CAMel CoNLL is a suite of tools that helps improve CoNLL-X file quality for annotators. It is designed specifically for Arabic, but some of the tools are language independent.
Current tools:
- CATiB enrichment: converts CATiB part-of-speech tags and dependency relation labels to traditional Arabic tags and labels.
- Comma fixer: fixes incorrectly attached commas while preserving attachment and projectivity rules of CoNLL files.
- CoNLL evaluation: compares parsed CoNLL file(s) with gold CoNLL files(s).
- CoNLL statistics: gets general statistics of one or more CoNLL files.

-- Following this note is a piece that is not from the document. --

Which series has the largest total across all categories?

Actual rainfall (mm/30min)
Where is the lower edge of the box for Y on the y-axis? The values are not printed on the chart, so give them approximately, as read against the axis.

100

- Well-formedness checker: checks if one or more CoNLL files adhere to a set of rules.
- Clone this repo
- Set up a virtual environment. The tools have been tested using Python 3.11.13.
- Install the required packages:
pip install -r requirements.txt
Convert the part-of-speech tags and dependency relation labels from CATiB to traditional Arabic tags and labels.

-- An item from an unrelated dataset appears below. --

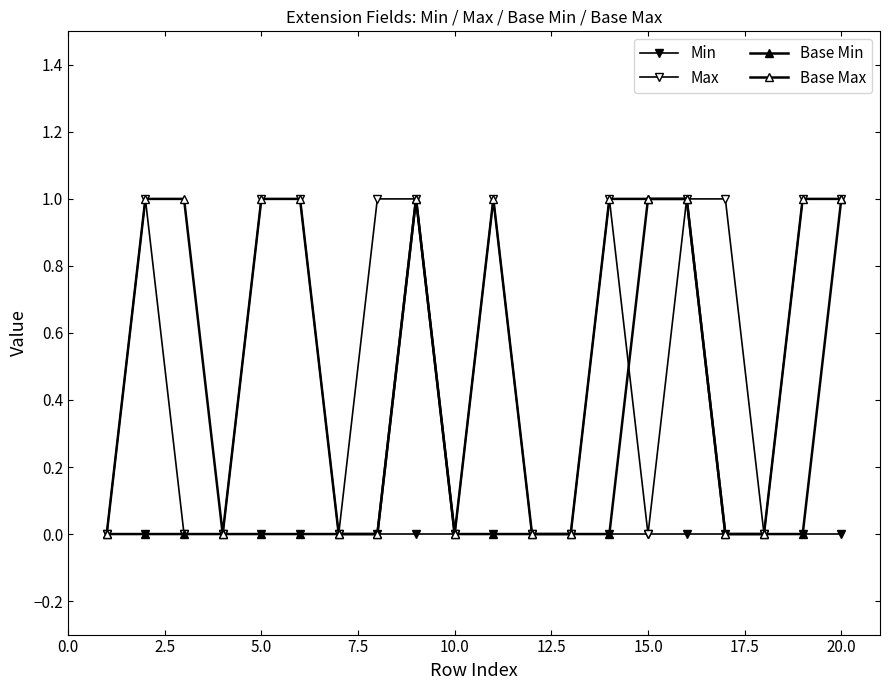

Which series has the largest total across all categories?

Max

This conversion is done using a set of rules found in the latest map file, catib_enrichment/patterns_[version_number].
To run CATiB enrichment:
python catib_enrichment.py -i path/to/file(s) -o path/to/output
The -m parameter is optional, as the latest stable map file will be used by default.
After running files through a dependency parser, some trees may contain commas that have incorrect attachments. The comma fix script is used on a CoNLL file or directory of CoNLL files in order to make these fixes by attaching the comma to a token behind it that is not the root, and does not cause non-projectivity.
To run the comma fixer:
python comma_fix.py -i [path/to/file/or/dir] -o [output/path/]

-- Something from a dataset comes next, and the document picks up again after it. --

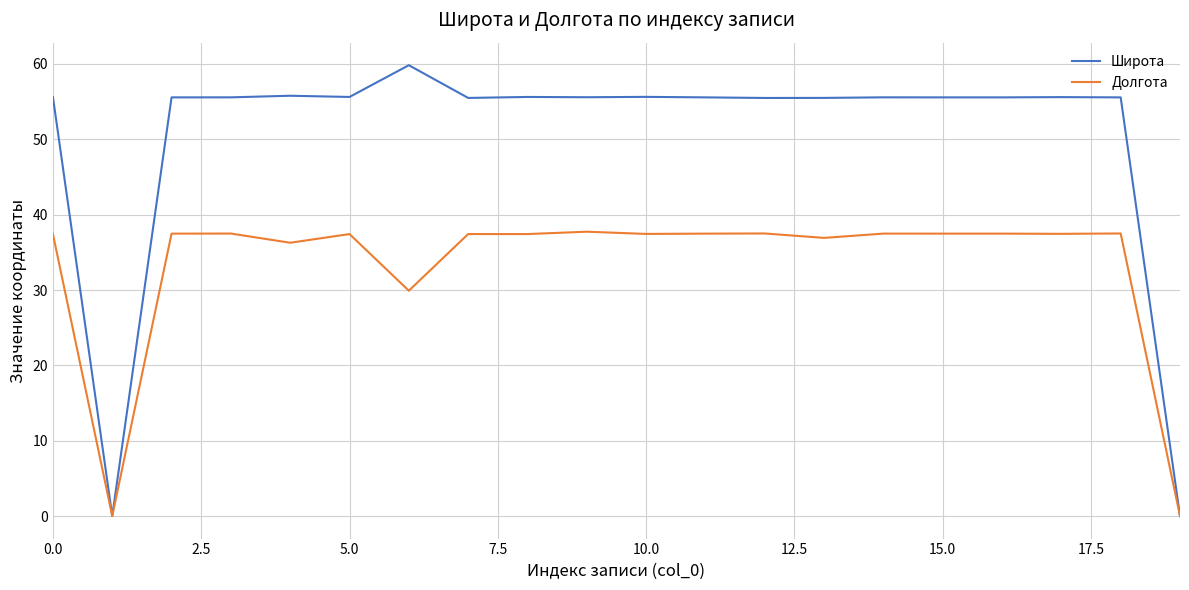

What is the greatest value displayed?

59.8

Note that if the input and output directories are the same, the fixed CoNLL files will will have 'comma_fixed' attached to the end.
See the CoNLL evaluation README for details of the tool and how to run it.
You can us the CoNLL statistics script to generate statistics for one or more CoNLL files using the following link:
python conll_stats.py -i [path/to/file/or/dir] -o [output/path/] [-flags]
There are five flags that can be added at the end, that give statistics for: * w: words, statistics on the word level * s: sentences, statistics on the sentence level * p: pos_tags, the counts of the different part-of-speech tags * d: deprel_labels, the counts of the different dependency relation labels * l: leading, how many parent-child relations are led by the parent vs. by the child
To generate statistics for the words, sentences, and determining the count of leading relationships, you would use -wsl:
python conll_stats.py -i [path/to/file/or/dir] -o [output/path/] -wsl
You can pass a CoNLL file or directory of CoNLL files:
python wellformedness_checker.py -i [path/to/file/or/dir] -o [output/path/]
The checker uses the r13 database by default, but you can pass calima-msa-s31. See the Databases section for details.
Curently, the Well-formedness checker uses CAMeLTools' default morphology database, the morphology-db-msa-r13.
You can use the calima-msa-s31 database by first installing it. follow these steps (note that you need an account with the LDC):
- Install camel_tools v1.5.2 or later (you can check this using camel_data -v)
- Download the camel data for the BERT unfactored (MSA) model, as well as the morphology database:
camel_data -i morphology-db-msa-s31
camel_data -i disambig-bert-unfactored-msa
- Download the LDC2010L01 from the ldc downloads:
- go to https://catalog.ldc.upenn.edu/organization/downloads
- search for LDC2010L01.tgz and download it
- DO NOT EXTRACT LDC2010L01.tgz! We'll use the following command from camel tools to install the db:
camel_data -p morphology-db-msa-s31 /path/to/LDC2010L01.tgz
- When running the Well-formedness checker script, use -b and pass calima-msa-s31.